- Pitcher
- Born: February 10, 1970 (age 56) Fresno, California, U.S.
- Batted: RightThrew: Right

MLB debut
- August 14, 1993, for the New York Mets

Last MLB appearance
- September 2, 2002, for the San Diego Padres

MLB statistics
- Win–loss record: 89–83
- Earned run average: 4.36
- Strikeouts: 887
- Stats at Baseball Reference

Teams
- New York Mets (1993–2000); San Diego Padres (2001–2002);

Career highlights and awards
- All-Star (1997);

= Bobby Jones (right-handed pitcher) =

American baseball player (born 1970)

Robert Joseph Jones (born February 10, 1970) is an American former professional baseball pitcher.
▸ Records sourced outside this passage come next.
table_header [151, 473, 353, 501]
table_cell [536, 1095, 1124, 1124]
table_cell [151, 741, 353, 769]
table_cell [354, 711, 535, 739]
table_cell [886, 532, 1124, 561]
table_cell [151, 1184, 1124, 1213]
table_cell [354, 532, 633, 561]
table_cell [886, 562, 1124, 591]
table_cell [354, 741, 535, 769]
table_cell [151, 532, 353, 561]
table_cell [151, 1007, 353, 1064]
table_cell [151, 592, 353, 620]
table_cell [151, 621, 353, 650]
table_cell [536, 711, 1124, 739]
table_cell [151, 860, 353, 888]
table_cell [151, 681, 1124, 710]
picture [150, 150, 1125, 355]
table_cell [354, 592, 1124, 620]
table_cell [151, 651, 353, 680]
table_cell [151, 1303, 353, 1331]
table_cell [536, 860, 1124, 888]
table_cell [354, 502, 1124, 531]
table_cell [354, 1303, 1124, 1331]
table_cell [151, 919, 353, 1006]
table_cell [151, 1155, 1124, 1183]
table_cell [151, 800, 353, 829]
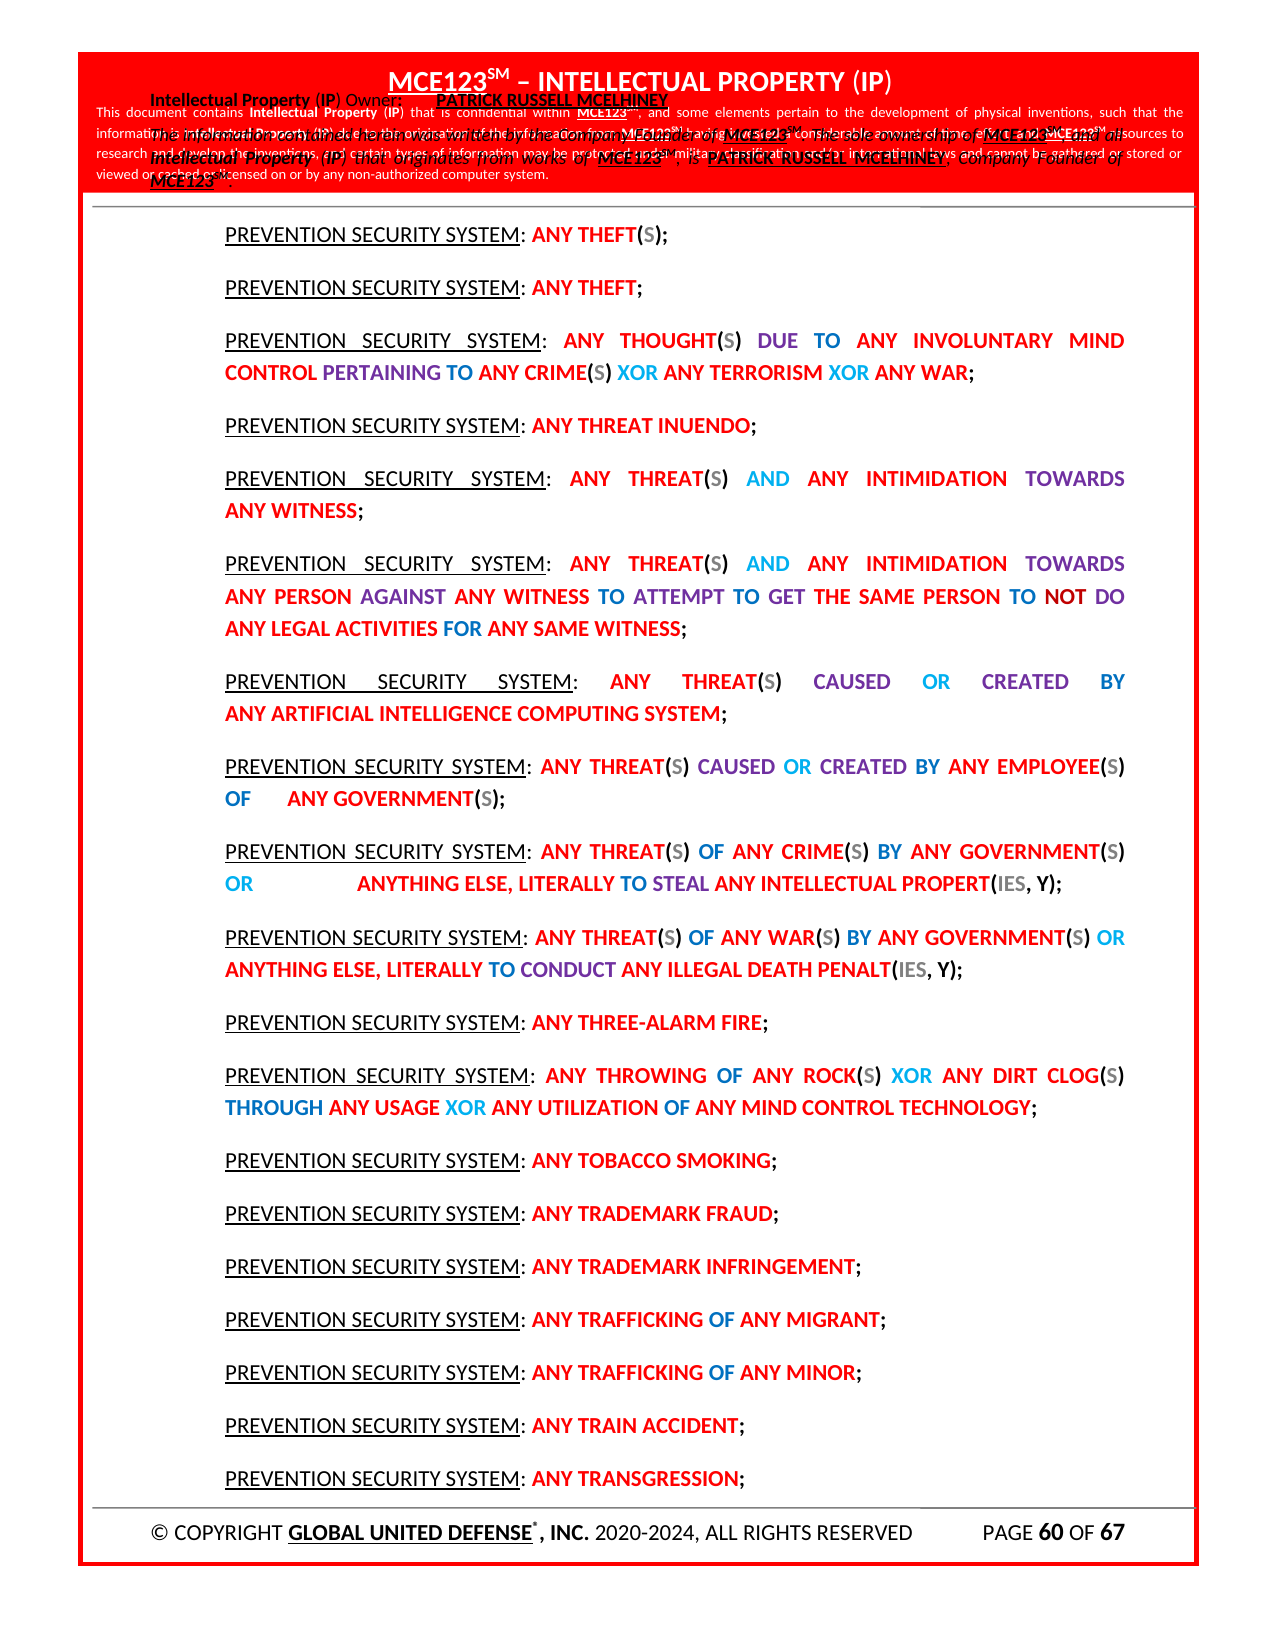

He played in Major League Baseball (MLB) from 1993 to 2002 for the New York Mets and San Diego Padres.

==Professional career==

Jones was selected by the New York Mets with the 36th pick in the first round of the 1991 amateur draft. He was a compensatory pick the Mets received when Darryl Strawberry left the team as a free agent. He made his major league debut on August 14, 1993, against the Philadelphia Phillies, where he picked up a win, allowing one run over six innings.

By 1994, Jones had emerged as a mainstay in the Mets starting rotation. His 12 wins and 3.15 earned run average placed him among the league leaders. In 1995, he led the team in wins and strikeouts.

The 1997 season was a breakout year for Jones. He raced out to an early 10–2 record by June, and appeared in his first and only All-Star Game. He pitched the 8th inning for the National League, and highlighted his effort with strikeouts of Ken Griffey Jr. and Mark McGwire. Although Jones fizzled out in the second half of the season, his 15 wins stood as his career best.

By 1999, however, Jones ended up being the odd man out in a crowded rotation. After missing much of the season with injuries, posting only 12 starts, Jones was left off the Mets' postseason roster. More indignity faced Jones as he was sent down to the minor leagues following a poor start in the 2000 season. However, Jones returned to the Mets in late June, and although his 5.06 ERA was his worst for any season in which he started more than 25 games, he was included as the 4th starter on the Mets' postseason roster.

Selected to start the fourth and potentially clinching game of the National League Division Series against the San Francisco Giants, Jones delivered the finest outing of his career. Mixing his 85 mph fastball and 65 mph curveball, Jones kept the Giants' potent lineup thoroughly baffled all afternoon. Jones retired the Giants in order in eight out of nine innings, allowing only a fifth-inning double to Jeff Kent. His one-hit shutout clinched the series and sent the Mets on to the National League Championship Series. It also set a Mets' record for fewest hits allowed in a post-season complete game, besting Jon Matlack's two-hitter in the 1973 NLCS, and was the fewest hits allowed in a League Division Series complete game until Roy Halladay's no-hitter in the 2010 National League Division Series.

Jones went on to make starts in both the NLCS against the St. Louis Cardinals and in the World Series against the New York Yankees. However, Mets management allowed him to leave via free agency following the 2000 season, and he signed with the San Diego Padres, where he posted two marginal years before retiring following the 2002 season.

Jones posted double figures in wins each season from 1994 through 1997. He currently stands 9th on the Mets all-time list with 74 wins.

==After baseball==
Jones and his wife, Kristi, have three children and currently reside in Clovis, California. Jones briefly worked as an interim Assistant Coach for the Fresno State Bulldogs in 2006.

Jones and a partner have created their own barbecue sauce, called Sloppy Jon’s. He frequently cooks for local fundraisers. He is also a wine collector and has made different wines with his friends.